Despite the fact that tooth banking is still in its early stages in terms of research, more and more parents seem to be opting to try it. Kids that are currently diagnosed with serious diseases are good candidates, as are kids who have genetic disorders or diseases that run in their families. And there are just some parents out there who want to take every possible precaution to ensure stellar long-term health for their off-spring.

As Yahoo reports, over 20 tooth banks have opened in the U.S. in the past decade. But tooth storage doesn’t come cheap. At a place like Store-A-Tooth, for example, there is a $1,500 processing fee for baby teeth, and yearly storage rates of about $150, depending on your pricing plan.

I mean, if it could save a life, it’s totally worth it. But I have to say: that’s pretty hefty sum for a freaking tooth.

And then there is the gross factor. As Dr. Jade Miller, the president of the American Academy of Pediatric, describes it to CNN, you have to do some serious pre-planning with your dentist when it comes to securing your kids’ lost teeth for cryopreserving.

“[I]t’s critical that the nerve tissue in that pulp tissue, the nerve supply and blood supply, still remain intact and alive,” Dr. Miller explains. The best baby teeth to preserve, Dr. Miller says, are the teeth kids lose between 5-8 years old – the upper front and bottom teeth (incisors and cuspids). And it’s best to extract the tooth when there’s still about a third of the root attached.
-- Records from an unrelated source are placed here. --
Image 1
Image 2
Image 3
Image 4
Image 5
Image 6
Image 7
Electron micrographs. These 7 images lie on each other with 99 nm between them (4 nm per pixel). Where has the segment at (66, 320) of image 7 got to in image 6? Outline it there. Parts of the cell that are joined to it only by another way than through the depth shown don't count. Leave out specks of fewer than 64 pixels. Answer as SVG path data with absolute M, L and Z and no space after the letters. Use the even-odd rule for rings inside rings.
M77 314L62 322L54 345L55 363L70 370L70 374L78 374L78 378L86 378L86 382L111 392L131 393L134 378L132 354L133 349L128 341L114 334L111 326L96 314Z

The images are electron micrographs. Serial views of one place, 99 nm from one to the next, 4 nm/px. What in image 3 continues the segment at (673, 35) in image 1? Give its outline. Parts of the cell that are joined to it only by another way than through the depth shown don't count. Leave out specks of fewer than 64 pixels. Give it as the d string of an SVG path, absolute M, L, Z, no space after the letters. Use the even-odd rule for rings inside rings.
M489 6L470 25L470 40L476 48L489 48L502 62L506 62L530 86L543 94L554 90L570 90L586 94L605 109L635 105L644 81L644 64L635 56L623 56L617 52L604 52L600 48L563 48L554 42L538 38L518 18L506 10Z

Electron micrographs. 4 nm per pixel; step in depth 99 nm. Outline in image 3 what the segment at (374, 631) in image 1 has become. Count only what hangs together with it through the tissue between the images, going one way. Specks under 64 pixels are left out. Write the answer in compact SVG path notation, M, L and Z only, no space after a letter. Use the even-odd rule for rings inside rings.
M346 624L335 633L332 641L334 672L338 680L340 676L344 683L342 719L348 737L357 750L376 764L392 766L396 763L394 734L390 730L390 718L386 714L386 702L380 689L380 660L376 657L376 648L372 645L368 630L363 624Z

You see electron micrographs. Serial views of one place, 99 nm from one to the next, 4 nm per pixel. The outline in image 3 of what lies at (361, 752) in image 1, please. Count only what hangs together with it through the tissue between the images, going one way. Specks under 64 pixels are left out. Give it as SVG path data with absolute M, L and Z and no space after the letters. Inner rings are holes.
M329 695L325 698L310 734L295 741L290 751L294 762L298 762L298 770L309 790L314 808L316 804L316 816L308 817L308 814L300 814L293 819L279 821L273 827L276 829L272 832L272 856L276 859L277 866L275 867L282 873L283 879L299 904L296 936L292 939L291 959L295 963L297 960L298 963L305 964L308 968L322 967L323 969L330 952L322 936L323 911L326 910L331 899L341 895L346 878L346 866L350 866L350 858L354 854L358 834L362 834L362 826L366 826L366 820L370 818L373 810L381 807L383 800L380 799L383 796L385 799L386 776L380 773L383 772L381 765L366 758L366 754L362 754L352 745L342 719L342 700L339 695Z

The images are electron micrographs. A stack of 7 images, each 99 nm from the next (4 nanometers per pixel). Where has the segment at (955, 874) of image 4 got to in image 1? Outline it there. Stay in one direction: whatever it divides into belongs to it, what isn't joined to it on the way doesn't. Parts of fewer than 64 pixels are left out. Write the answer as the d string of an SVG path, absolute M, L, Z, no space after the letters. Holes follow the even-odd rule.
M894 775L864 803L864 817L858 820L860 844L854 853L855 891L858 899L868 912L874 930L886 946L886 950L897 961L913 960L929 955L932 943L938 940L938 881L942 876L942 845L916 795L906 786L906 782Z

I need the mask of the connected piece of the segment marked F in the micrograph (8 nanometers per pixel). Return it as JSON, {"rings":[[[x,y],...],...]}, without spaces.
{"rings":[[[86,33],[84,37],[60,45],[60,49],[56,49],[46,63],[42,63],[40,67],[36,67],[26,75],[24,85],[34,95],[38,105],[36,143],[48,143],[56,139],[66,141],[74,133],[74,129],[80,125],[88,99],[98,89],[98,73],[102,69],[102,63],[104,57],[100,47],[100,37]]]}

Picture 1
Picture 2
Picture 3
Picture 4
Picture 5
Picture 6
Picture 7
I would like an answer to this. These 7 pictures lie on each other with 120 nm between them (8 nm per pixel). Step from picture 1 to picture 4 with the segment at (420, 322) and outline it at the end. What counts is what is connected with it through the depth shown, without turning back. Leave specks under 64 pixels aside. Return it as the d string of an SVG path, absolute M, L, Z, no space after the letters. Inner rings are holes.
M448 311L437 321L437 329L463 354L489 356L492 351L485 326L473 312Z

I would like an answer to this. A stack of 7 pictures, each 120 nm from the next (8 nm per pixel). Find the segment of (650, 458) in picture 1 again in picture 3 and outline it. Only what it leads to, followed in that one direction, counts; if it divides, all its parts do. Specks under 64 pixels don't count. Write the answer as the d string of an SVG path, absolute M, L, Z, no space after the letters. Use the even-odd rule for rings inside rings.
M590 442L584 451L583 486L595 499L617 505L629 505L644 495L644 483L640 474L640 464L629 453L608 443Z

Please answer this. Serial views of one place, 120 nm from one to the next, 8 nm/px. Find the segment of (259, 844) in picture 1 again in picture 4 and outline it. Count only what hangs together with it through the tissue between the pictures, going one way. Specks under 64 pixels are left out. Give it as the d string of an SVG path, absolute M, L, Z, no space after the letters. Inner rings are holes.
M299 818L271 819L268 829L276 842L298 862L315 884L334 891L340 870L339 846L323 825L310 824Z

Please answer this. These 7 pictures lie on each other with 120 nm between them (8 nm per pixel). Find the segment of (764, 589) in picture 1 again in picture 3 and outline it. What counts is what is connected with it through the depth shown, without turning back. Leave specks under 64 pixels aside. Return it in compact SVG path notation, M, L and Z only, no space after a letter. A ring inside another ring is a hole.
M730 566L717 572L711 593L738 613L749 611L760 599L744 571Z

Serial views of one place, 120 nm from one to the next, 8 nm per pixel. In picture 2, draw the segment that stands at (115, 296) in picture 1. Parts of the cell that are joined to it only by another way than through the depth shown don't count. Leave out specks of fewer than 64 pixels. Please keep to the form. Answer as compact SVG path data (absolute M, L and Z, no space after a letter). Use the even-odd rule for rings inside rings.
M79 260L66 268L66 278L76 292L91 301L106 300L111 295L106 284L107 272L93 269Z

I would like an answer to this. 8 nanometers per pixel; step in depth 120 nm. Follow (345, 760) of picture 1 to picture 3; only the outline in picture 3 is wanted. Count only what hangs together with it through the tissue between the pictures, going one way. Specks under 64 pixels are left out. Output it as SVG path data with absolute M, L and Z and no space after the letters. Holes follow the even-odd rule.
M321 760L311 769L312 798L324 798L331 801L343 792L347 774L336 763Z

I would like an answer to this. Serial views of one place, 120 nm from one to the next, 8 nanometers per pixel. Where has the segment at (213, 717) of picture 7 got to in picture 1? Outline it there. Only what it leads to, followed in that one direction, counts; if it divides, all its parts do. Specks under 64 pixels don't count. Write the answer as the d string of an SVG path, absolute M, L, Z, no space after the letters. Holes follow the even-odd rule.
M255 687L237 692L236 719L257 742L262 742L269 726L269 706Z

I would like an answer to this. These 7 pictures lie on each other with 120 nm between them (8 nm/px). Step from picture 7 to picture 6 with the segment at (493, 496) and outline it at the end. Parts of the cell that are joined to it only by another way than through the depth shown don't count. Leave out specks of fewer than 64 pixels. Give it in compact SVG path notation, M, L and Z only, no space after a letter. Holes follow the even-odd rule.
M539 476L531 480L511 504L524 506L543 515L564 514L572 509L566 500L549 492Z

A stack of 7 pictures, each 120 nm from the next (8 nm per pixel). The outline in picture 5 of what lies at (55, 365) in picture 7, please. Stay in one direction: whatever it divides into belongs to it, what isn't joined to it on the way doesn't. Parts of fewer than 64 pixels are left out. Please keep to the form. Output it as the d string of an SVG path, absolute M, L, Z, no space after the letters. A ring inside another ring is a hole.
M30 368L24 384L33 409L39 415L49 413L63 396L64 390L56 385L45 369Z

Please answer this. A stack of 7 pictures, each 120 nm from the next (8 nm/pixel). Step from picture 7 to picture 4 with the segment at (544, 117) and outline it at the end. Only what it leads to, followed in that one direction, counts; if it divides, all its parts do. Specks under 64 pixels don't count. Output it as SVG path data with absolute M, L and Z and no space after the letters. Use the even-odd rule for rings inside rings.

(OMG, I’m seriously gagging at this thought. Ewwwwww.)

“It really requires some planning, and so parents need to make this decision early on and be prepared and speak with their pediatric dentist about that,” says Dr. Miller.

Yeah, well, that’s much more planning (and shelling out of moolah) than I am willing to commit to right now, especially since the research is still in its early stages. So it’s a hard pass from me.

However, I can definitely understand why parents whose kids are living with serious illness would want to do whatever they can for a possible cure, even if it’s a bit of a gamble at this point. Money and gag-factors aside, the whole thing does sound promising in many ways. Who knows—maybe we’ll all be rushing our kids’ precious bloody teeth to the tooth bank sometime in the future.